Wednesday, December 29, 2010

Running The Gauntlet



From DANIEL BOONE by John Bakeless (1939):

"George Rogers Clark became a major in the new militia of Virginia's Kentucky County, with Daniel Boone appointed as a captain. Kentucky's militia's primary enemies were the British military based in Detroit and their Indian allies."

"In February of 1778 Daniel Boone and companions were captured by Shawnee warriors (and two of the three Girty brothers) at Blue Licks while making salt...".

"Though taken to Detroit, they were kept by the Indians in their village where Daniel Boone was to run a 'warriors only' gauntlet. Normally, "most captives were dragged to the villages and compelled to sing at the tops of their voices as they approached. Thus warned, the entire population--squaws, children, old men, and any warriors who happened to have stayed behind--seized clubs, sticks, stones, hatchets, deer's antlers, or anything else that seemed likely to hurt the prisoner, and raced out to help belabor him."



Although Daniel Boone's captivity predated my ancestor's; their initial experience with their Indian captors was similar.  In 1781 my ancestor, William Roark, under Colonel Lochrey, was enroute to join General George Rogers Clark when Lochrey's group was attacked by a group of British regulars and Indians (including a Girty brother).

 History of Detroit and Wayne County...

(The force that attacked Colonel Lochrey consisted of about six hundred regulars and Indians from Detroit, commanded by Joseph Brant and George Girty )

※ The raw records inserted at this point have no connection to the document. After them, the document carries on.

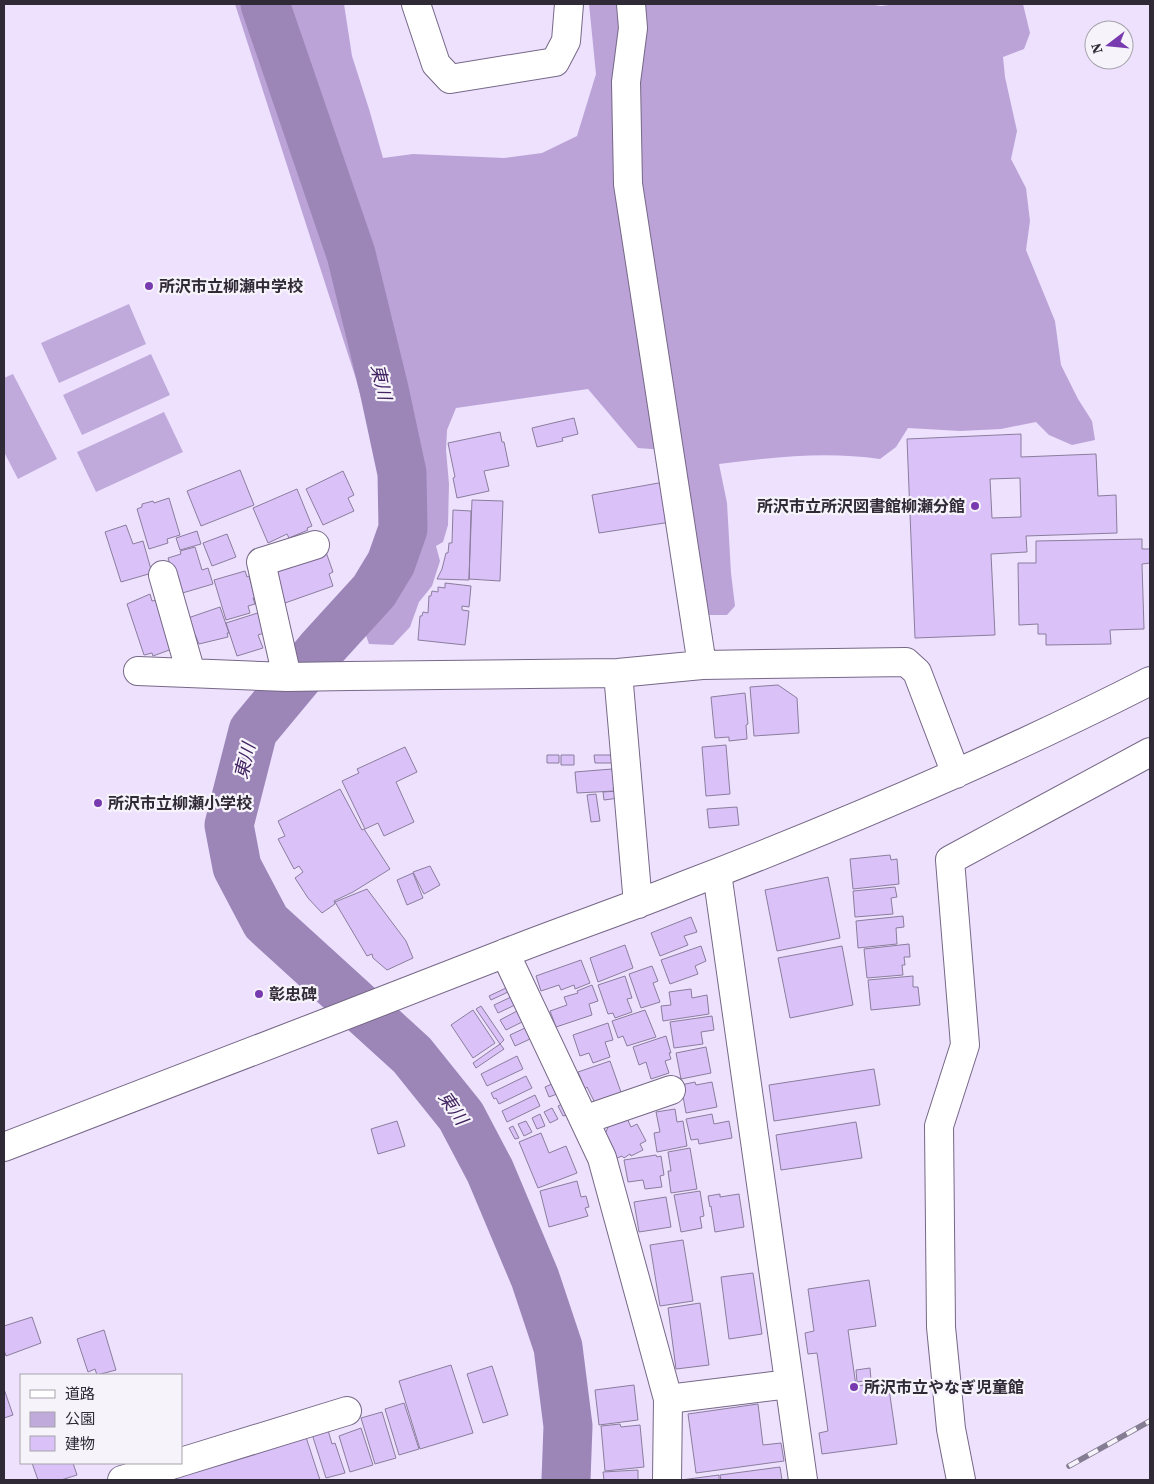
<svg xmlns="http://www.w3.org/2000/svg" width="1154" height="1484" font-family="'Source Serif 4','Noto Sans JP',serif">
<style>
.green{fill:#c0aadb}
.forest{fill:#bba3d7}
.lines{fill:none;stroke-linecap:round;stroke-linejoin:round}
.river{stroke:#9c86b8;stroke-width:49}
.building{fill:#dac2f8;stroke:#8b7d9d;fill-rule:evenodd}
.minor-casing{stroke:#766887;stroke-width:30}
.minor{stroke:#fff;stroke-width:28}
.rail-casing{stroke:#857d91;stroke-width:5.5}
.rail{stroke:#f6f3fa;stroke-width:4;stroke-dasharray:11;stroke-linecap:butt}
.poi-dot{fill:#783aaf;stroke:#f6f3fa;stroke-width:2}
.labels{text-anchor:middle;stroke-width:4.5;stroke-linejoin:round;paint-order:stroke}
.poi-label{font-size:16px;font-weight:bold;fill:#302a37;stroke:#f6f3fa;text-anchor:start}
.water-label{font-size:18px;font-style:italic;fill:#432462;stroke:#f6f3fa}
</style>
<rect width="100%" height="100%" fill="#ede1fe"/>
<path class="green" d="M129 304 146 344 59 383 41 343Z
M151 354 170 395 82 435 63 395Z
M13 374 57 459 18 479 4 452V378Z
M164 412 183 452 96 492 77 452Z"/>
<path class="forest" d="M235 4H344L352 56 369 109 383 158 413 154 504 158 542 153 577 136 596 74 589 4H868L881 6 897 4H1023L1030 33 1024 49 1003 57 1005 77 1017 131 1011 159 1026 188 1030 221 1026 250 1055 321 1061 365 1078 399 1092 421 1095 440 1072 445 1049 435 1036 422 1001 429 960 431 908 428 896 447 880 459C827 451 773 457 719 464L727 503 731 573 735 606 727 615H704L677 451 638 448 588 389 456 408 447 430 446 450 449 484 448 525 443 542 436 546 440 561 432 586 419 602 410 627 393 645 369 644 360 618 367 585 384 551 393 518 356 379Z"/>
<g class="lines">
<path class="river" d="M265 4 351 254 384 389 402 473 403 529 391 563 374 591 322 648 253 731 229 825 237 867 266 922 412 1055 461 1116 490 1171 535 1278 558 1347 568 1426 566 1480"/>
</g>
<path class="building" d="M574 418 578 434 562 438 563 441 537 447 532 428Z
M500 432 502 442H504L509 466 484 471 489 491 457 498 453 478 455 477 448 443Z
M1021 434V457L1096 454 1098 496 1116 495 1117 533 1026 536 1027 552 991 554 995 635 915 638 907 439ZM1020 478 1021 517 992 518 990 479Z
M240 470 254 505 201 526 187 491Z
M343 471 354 495 348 498 354 511 323 525 306 489Z
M664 482 671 522 599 533 592 495Z
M297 489 312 526 307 528 308 530 289 538 287 534 268 543 253 508Z
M169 498 180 535 167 539 168 543 149 549 137 509 142 507V504L153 501 154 503Z
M472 500 503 501 500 581 469 579Z
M453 510 471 511 469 580 437 579 442 569 446 553H448L449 543H452Z
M126 525 133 544 143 541 152 573 121 582 105 532Z
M197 531 201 544 180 550 176 538Z
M227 534 236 557 212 566 203 543Z
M1142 539V549H1150V563L1142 564 1144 629 1110 630 1111 644 1046 645V634H1038V624L1019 625 1018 563H1036V541Z
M195 547 202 570 208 568 213 584 179 594 168 558 181 554 180 551Z
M326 552 333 572 329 574 333 586 285 603 274 568Z
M245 571 247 577 249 576 255 598H253L255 604 248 606 250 613 226 620 214 580Z
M445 583 471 586 469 607 462 606V610L469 611 465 645 418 640 420 616H422L423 612 428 613 429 596H431L432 591 438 592V587L445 588Z
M150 594 152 601 157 600 172 649 153 656 152 653 144 655 127 604Z
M220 607 229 633H227L228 637 199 644 188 618Z
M264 611 270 631 258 635 263 648 237 656 226 623Z
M778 685 797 698 799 733 754 736 750 687Z
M745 693 748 724 746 725 747 739 729 741V737L715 738 711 697Z
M726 745 730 794 706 796 702 747Z
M405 747 417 772 396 782 414 822 384 836 378 823 365 829 342 781 359 773 357 769Z
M547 755H559V763H547Z
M561 755H574V765H561Z
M594 755H615L616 763H595Z
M612 769V771H617L618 788H613L614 791 577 793 575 772Z
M340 789 362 830 364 829 390 869 353 892 334 901 335 904 322 913 308 898 295 878 303 872 299 866 294 869 278 839 285 836 278 821Z
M618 791 619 798 604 800 603 792Z
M596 794 600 821 591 822 587 795Z
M737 807 739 825 709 828 707 809Z
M890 855 891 860 897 859 899 884 853 889 850 859Z
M430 866 440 885 424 894 413 872Z
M413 873 423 898 407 905 397 880Z
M828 877 840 938 777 951 765 890Z
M895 887 897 897 891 898 893 914 855 917 853 891Z
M367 889 406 941 413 958 387 970 373 958 372 954 367 956 335 902Z
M903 916 904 927 896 928 897 944 858 948 856 921Z
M691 917 697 932 684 936 688 945 660 956 651 933Z
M909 944 910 957H904L905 965H902L903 975 867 978 864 949Z
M625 945 633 968 598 982 590 958Z
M701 946 706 961 695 966 698 974 670 984 661 960Z
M842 946 853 1005 790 1018 778 958Z
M581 960 590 983 575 989 574 985 561 990 559 985 541 991 536 976Z
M652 966 658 981 653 983 660 1002 641 1008 629 974Z
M625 976 632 998 627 999 632 1012 615 1018 613 1013 608 1014 598 985Z
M913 976V987H918L920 1005 871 1010 868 980Z
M592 985 598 1001 589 1004 592 1015 556 1027 550 1011 567 1005 564 997 578 993 577 991Z
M506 988 508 992 491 1000 489 996Z
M691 989 692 998 707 995 709 1014 663 1021 661 1006 671 1005 669 992Z
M511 997 515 1005 498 1013 494 1005Z
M481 1006 504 1040 500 1044 476 1009Z
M473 1010 495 1043 473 1058 451 1025Z
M645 1010 656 1037 627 1046 623 1036 618 1038 612 1021Z
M517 1011 522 1022 506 1030 500 1020Z
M712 1016 714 1030 701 1032 703 1044 674 1048 670 1022Z
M608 1023 613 1040 605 1042 610 1057 593 1063 589 1053 580 1056 573 1035Z
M525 1028 530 1039 515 1046 510 1035Z
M666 1036 671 1053H669L671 1059 665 1061 669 1073 651 1079 646 1062 639 1065 633 1047Z
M500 1044 504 1049 476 1068 473 1063Z
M706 1047 711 1073 681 1079 676 1053Z
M517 1056 523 1069 487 1086 481 1074Z
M610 1061 622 1095 598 1103 594 1101 587 1087 585 1089 578 1072Z
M874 1069 880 1105 774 1121 769 1085Z
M526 1076 532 1088 499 1104 496 1098 494 1099 491 1093Z
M695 1082 696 1085 712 1082 717 1107 686 1113 681 1085Z
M552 1084 557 1094 549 1097 545 1087Z
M535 1095 540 1106 507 1122 502 1111Z
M562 1104 567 1115 563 1116 558 1106Z
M552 1108 558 1119 550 1123 544 1112Z
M675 1109 677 1122 683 1121 687 1146 657 1152 654 1133 660 1132 656 1112Z
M540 1114 545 1126 537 1129 532 1118Z
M712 1114 714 1124 729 1121 732 1138 699 1144 698 1139 691 1140 686 1119Z
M626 1116 631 1127 637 1124 646 1141 640 1144 643 1150 631 1156 630 1154 624 1158 622 1156 617 1158 605 1134 609 1125Z
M397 1121 405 1146 378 1154 371 1129Z
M526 1121 532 1132 524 1136 518 1124Z
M856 1122 862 1158 781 1170 776 1135Z
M513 1126 519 1138 515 1139 509 1128Z
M541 1133 549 1153 566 1146 577 1173 538 1188 519 1142Z
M690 1148 697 1189 671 1193 668 1171H671L668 1152Z
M656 1155 657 1157 661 1156 664 1175 660 1176 662 1187 645 1189 643 1180 628 1182 624 1160Z
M577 1181 581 1197 586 1196 589 1207 585 1208 588 1216 549 1227 540 1191Z
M700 1191 704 1216 700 1217 702 1228 681 1232 674 1195Z
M720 1194V1197L739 1194 744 1227 715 1232 711 1206 710 1207 708 1196Z
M666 1197 671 1227 639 1232 634 1202Z
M683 1240 693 1301 660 1306 650 1245Z
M753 1273 762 1334 729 1339 721 1277Z
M869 1280 876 1326 848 1330 856 1386 888 1382 897 1444 822 1454 819 1433 828 1431 817 1353 808 1354 805 1333 814 1331 808 1289Z
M700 1303 709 1365 676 1369 668 1308Z
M32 1317 41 1343 6 1356 4 1350V1326Z
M104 1330 116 1370 97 1375 95 1369 88 1372 77 1339Z
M451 1365 473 1433 420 1449 399 1381Z
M492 1366 508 1415 483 1423 467 1374Z
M870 1368 871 1380 857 1382 856 1370Z
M634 1385 638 1420 599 1425 595 1390Z
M4 1389 13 1415 4 1418Z
M404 1403 419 1449 399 1455 385 1409Z
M758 1404 763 1445 781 1443 784 1461 696 1473 688 1414Z
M382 1412 396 1458 375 1464 361 1418Z
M620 1424 621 1427 640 1425 644 1467 605 1471 601 1426Z
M361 1428 373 1465 350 1472 339 1436Z
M328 1430 332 1444 335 1443 345 1473 326 1478 312 1434Z
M304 1431 320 1480H150Z
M32 1463H73L77 1475 61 1480H38Z
M780 1467 782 1480H721L720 1475Z
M638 1470V1480H604L603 1472Z
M719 1475V1480H681Z"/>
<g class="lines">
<g class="minor-casing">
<path id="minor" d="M416 4 436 64 450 79 555 62 566 41 569 4
M631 4 633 28 626 82 628 184 702 665
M163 575 191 673
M138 671 287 677 349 676 618 673 702 665 906 662 917 672 956 774
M618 673 638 904
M287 677 261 562 315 545
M717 873 803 1480
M505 953 602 1158 668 1399 667 1480
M584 1120 671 1090
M4 1147C170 1083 337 1019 503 954 563 930 624 910 683 886 842 825 999 758 1150 681
M668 1399 789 1384
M181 1462 347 1411
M122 1480 178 1463
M961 1480 951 1429 941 1327 939 1126 965 1045 950 860 1150 752"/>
</g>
<use href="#minor" class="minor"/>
<g class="rail-casing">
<path id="rail" d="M1069 1466 1150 1421"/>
</g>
<use href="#rail" class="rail"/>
</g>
<g class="poi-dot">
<circle cx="149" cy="286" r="5"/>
<circle cx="975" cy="506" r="5"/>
<circle cx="98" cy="803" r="5"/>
<circle cx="259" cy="994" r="5"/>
<circle cx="854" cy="1387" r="5"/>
</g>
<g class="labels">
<g class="poi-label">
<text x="159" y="292">所沢市立柳瀬中学校</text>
<text x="965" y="512" text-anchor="end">所沢市立所沢図書館柳瀬分館</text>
<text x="108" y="809">所沢市立柳瀬小学校</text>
<text x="269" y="1000">彰忠碑</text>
<text x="864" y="1393">所沢市立やなぎ児童館</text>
</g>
<g class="water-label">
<text transform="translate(381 382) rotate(77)" y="6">東川</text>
<text transform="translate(245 761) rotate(-76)" y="6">東川</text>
<text transform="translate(453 1108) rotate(55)" y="6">東川</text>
</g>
</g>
<rect width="1154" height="1484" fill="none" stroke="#302a37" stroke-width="10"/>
<rect x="20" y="1374" width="162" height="90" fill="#f6f3fa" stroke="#a7a3ac"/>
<rect x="30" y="1390" width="25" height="8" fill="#ffffff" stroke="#a7a3ac"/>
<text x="65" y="1399" font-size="15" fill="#302a37">道路</text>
<rect x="30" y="1412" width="25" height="15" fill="#c0aadb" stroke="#a7a3ac"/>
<text x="65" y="1424" font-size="15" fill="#302a37">公園</text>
<rect x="30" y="1436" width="25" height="15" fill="#dac2f8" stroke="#a7a3ac"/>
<text x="65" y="1449" font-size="15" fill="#302a37">建物</text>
<g transform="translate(1109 45) rotate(254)"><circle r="24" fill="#f6f3fa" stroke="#a7a3ac"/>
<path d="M0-4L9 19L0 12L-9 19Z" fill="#783aaf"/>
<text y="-8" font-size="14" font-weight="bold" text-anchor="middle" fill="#302a37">N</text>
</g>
</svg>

Roark was taken prisoner and marched to Detroit.  A first person account of William Roark's ordeal was found in William Worthington's Revolutionary War pension application; Roark provided an affidavit.  Another survivor of Lochrey's Defeat was said to have run the gauntlet

A 1784 map of Kentucky shows were "Col. Boon's" fort was located and also the Great Miami (Lochrey's Defeat occurred about ten miles below the mouth of the Big Miami).